Closed chiragw15 closed 5 years ago
Hey, @chiragw15 .If we get this file where should we store it? I think I can take up this issue. Are you currently working on it or can I go ahead with it?
If we get this file where should we store it?
There is a folder in storage with name snowboy
, we have to store this file in that folder with name susi.pmdl
Please check this PR https://github.com/fossasia/susi_android/pull/889
In this PR, I have mentioned the problems that I am facing. Would be great if you could help me out
@chiragw15 , I was somehow able to extract AMR file from google speech recognizer. Will make a PR as soon as I fix this issue. Could you please tell me all the parameters required by API?
@chiragw15 Please tell me what parameters have to be used?
@hardik124 http://docs.kitt.ai/snowboy/#api-v1-train
@chiragw15 there is a secret user token required. what is that ?
@hardik124
Use your account for now. Will change it later.
@chiragw15 sure. Is it fine if I make an activity or should I make a fragment?
No need of writing code again. I have already written most of code for this issue in #889 . Pull that PR to your local machine and work from there. To pull a PR locally use git fetch upstream pull/889/head:BRANCHNAME
and then checkout that branch using git checkout BRANCHNANE
Yeah, will do.
@chiragw15 , ffmpeg is failing. Is there any other way you know of to convert AMR to WAV. Should I try building other ffmpeg from scratch (NDK )?
ffmpeg is failing.
Exactly. I was facing the same issue. This is the reason I was not able to proceed further. Didn't find another way to do that. Don't build ffmpeg from scratch. @chashmeetsingh Can you help us here. How did you implement this in IOS?
I am not sure how that's supposed to be done on android. For iOS, what I did was:
.wav
fileDid u not verify if the word is infact Susi?

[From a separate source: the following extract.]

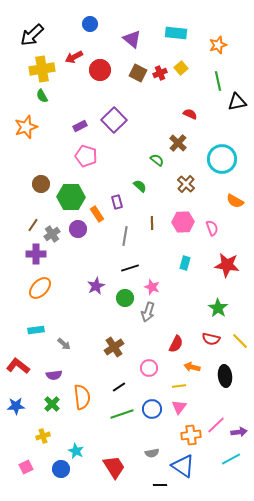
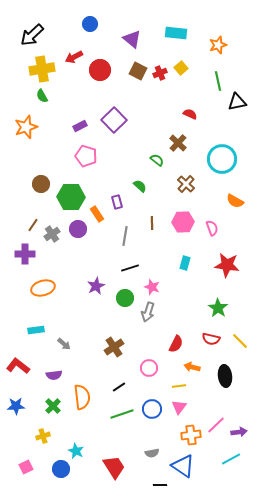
brown square at (138, 73): moved 2 px up
purple cross at (36, 254): moved 11 px left
orange ellipse at (40, 288): moved 3 px right; rotated 30 degrees clockwise
green cross at (52, 404): moved 1 px right, 2 px down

On 22-Sep-2017 7:16 PM, "Chashmeet Singh" notifications@github.com wrote:
I am not sure how that's supposed to be done on android. For iOS, what I did was:
- Run the audio engine
- Save the audio buffer in a .wav file
- Converted that to base64 and used it in the API @chiragw15 https://github.com/chiragw15 ^
— You are receiving this because you were mentioned. Reply to this email directly, view it on GitHub https://github.com/fossasia/susi_android/issues/806#issuecomment-331451146, or mute the thread https://github.com/notifications/unsubscribe-auth/AGV4XL1hYXqgWcfkO4fwJV9qQILIySkFks5sk7oygaJpZM4ORBbn .
I did. That's done with the help of the audio recorder and the speech to text that runs alongside the audio engine. What happens is that the audio engine and speech to text that runs simultaneously, whenever SUSI is spoken, the STT stops and I use the buffer and convert it to base64.
@chiragw15 @chashmeetsingh, I was able to convert using FFmpeg , turns out, there were problems without Uri itself. Conversion takes a lot of time, I think we should make a job scheduler for that and show a progress notification. I am attaching the wav files converted using ffmpeg recordings.zip
@chiragw15 I tweaked ffmpeg to convert files in correct format. However, On making a request on API I am getting a 502 error. Can you look into it?
Is this still relevant?
@batbrain7 @arundhati24 @iamareebjamal Can you please tell me if this issue is still relevant. I know there are bugs with voice detection but I think Snowboy API has already been implemented. I want to improve this issue, but if you can tell me what major issues should be resolved. Please enlighten.
As mentioned in this comment https://github.com/fossasia/susi_android/pull/710#issuecomment-312267662 , implement a feature to train hotword detection using snowboy training API.
Problem for now : The hotword detection uses a model file from snowboy website. This model file is of 2 types :
susi.pmdl
andsusi.umdl
. pmdl stands for personal model and umdl stands for universal model. The process of getting a personal model file (.pmdl) is simple. Just say susi thrice on snowboy website and download the personal model and use it. But the problem with personal model is that it is defined for a specific person. I am using my personal model (susi.pmdl) right now for hotword detection so it works great for me and people with similar voice like me but not for everyone. And to get a universal model file (.umdl), we need minimum 500 person to train the susi hotword on snowboy website by saying 'susi' thrice. Once we have a universal model file, the hotword will work great for everyone. But it may take time since right now I see only 10 people trained the model and we want 490 more.Alternate for this now : Snowboy provides an api to train and get a pmdl file. As mentioned in above comment, according to snowboy docs
We can generate a pmdl model for everyone by asking them say 'susi' thrice after installation of app. When the user will run the app after installation, he will be prompted to say susi thrice. These three recordings will then be sent to this http://docs.kitt.ai/snowboy/#api-v1-train API as a post parameter. The API will return a .pmdl file which then will be used for hotword detection. By this way everyone will use their personal model and hotword detection will work for them smoothly. Once we have universal model trained by 500 person, we can update the app and use universal model which will work for everyone and there won't be a need for every new user to train model with his/her voice.